I thought I had cemented the whole issue of the nationalization of the
cement industry, but the level of improvisation and ignorance is so
high that I have to revisit the issue maybe for the last time.
First, as I mentioned in the earlier post, President Chavez said
yesterday that he was only going to nationalize those cement companies
that used to be owned by the Government and were privatized. Except
that oops, that leeaves no company to be nationalized, as none of the
three companies in foreign hands was ever owned by the Government. The
only company that was ever in Government hands was Cementos
Andinos, which was nationalized last year. So, Government officials had
to backtrack a little today, without clarifying that Chavez never knew
what he was talking about,
Then, the President’s ignorance was matched by that of the Minister of
Energy and Mines and the man now in charge of food, oil, cement and
what have you, Rafael Ramirez. Ramirez said that the Government would
like to have a “minimum” of 60% of the cement companies, which is as
nonsensical as they come.
First of all, I doubt that any of the foreign companies that control
these cement companies in Venezuela would like to remain as partners
with a Government with little experience with the cement industry, but
Ramirez seems to ignore a small part of the equation: The Law, in this
case the Capital Markets Law.
You see, in order to protect minority shareholders, the Venezuelan
Capital Markets Law establishes that the entity trying to take control
of a public company, in this case the Government, has to tender for 100%
of the shares of the company. Thus, it is not up to Ramirez, Chavez or
the Government to decided they want a minimum of 60% or not, they have
to tender for all the shares and the people will decide whether they
hand them over or not, you can’t force them.If only 52% tender, tough luck, it’s the law.
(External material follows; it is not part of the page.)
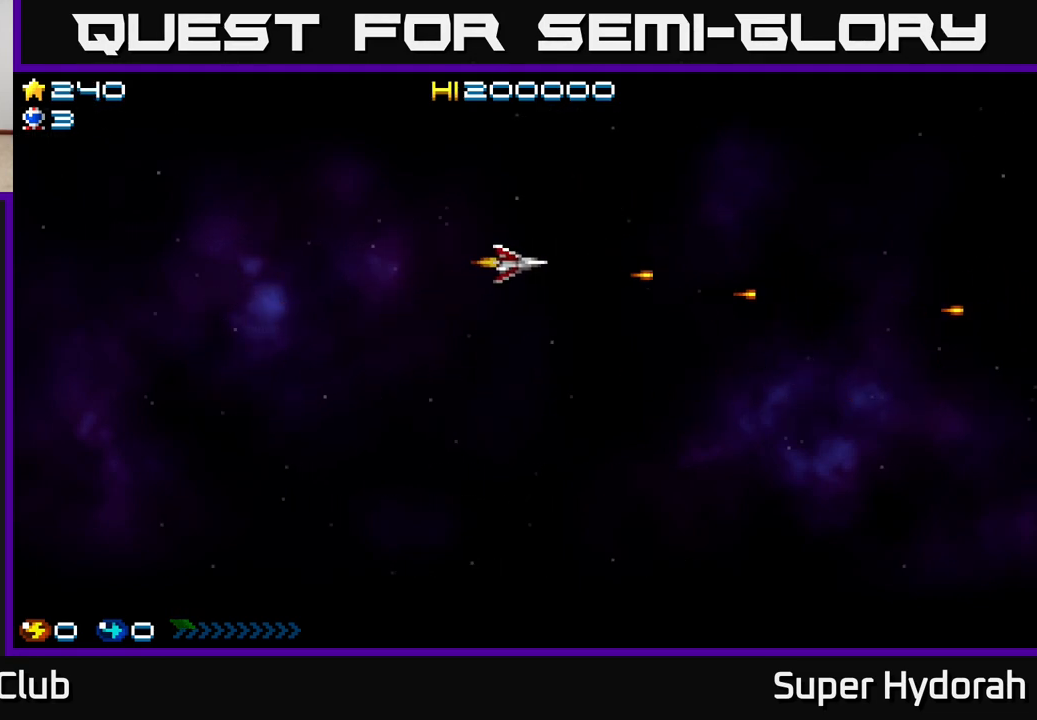
{"buttons": ["A", "DPAD_DOWN", "DPAD_LEFT"], "events": [[83, "DPAD_UP", "up"], [317, "DPAD_RIGHT", "up"], [417, "DPAD_LEFT", "down"], [483, "DPAD_DOWN", "down"]]}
But of course, nobody wants to be partners with companies of a “social”
nature, managed by an incompetent Government and Cemex and Lafarge (the owners of the two public companies)
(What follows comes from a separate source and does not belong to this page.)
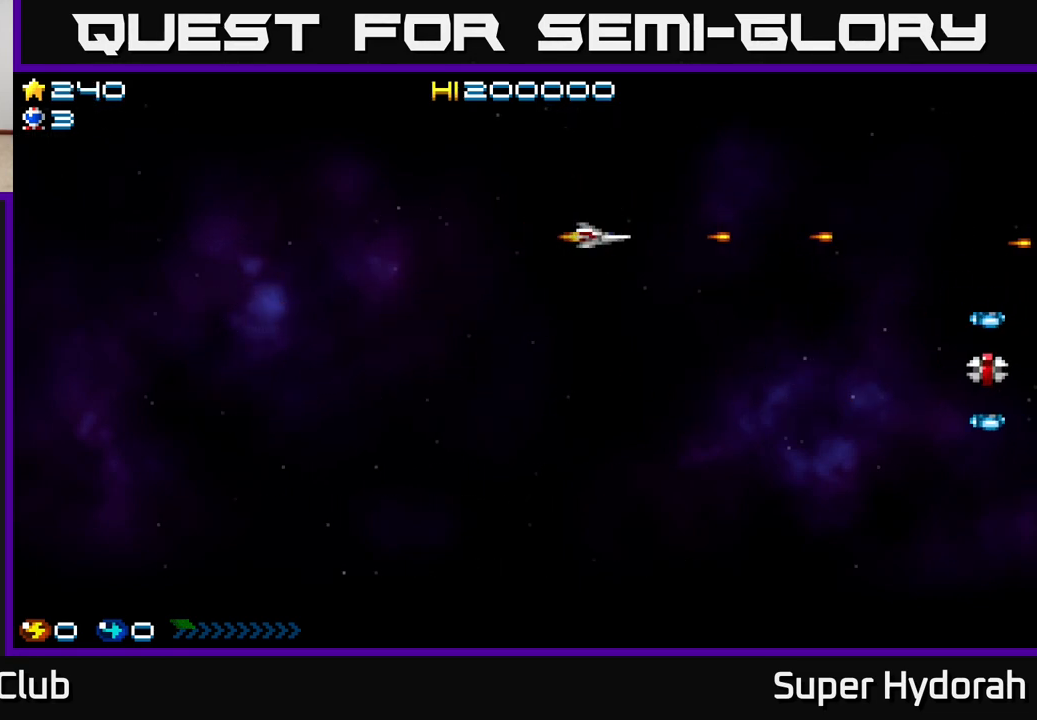
{"buttons": ["A", "DPAD_DOWN"], "events": [[33, "DPAD_LEFT", "up"]]}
are likely to tender their 80%+ stakes in their companies and most other
minority shareholders are likely to do the same.
The problem is that Rafael Ramirez in his ignorance wants to make
grandiose nationalistic statements that collide with Venezuelan
legislation, but he does not now better, he just has a limited
experience with PDVSA and his failed policies of the last years. So,
you can’t ask for much more.
Al of these statements are so confusing and contradictory, that in any
other country if the Government were a private company, it would be
fined by regulatory authorities for misleading and confusing statements
that hinder the ability of investors to make rational decisions and may
have induced some to lose money in the process.
But ignorance rules in Venezuela since 1998 and such matters, as the
rights of investors or citizens for that matter are simply irrelevant.
The revolution is above it all, including knowledge and people’s rights.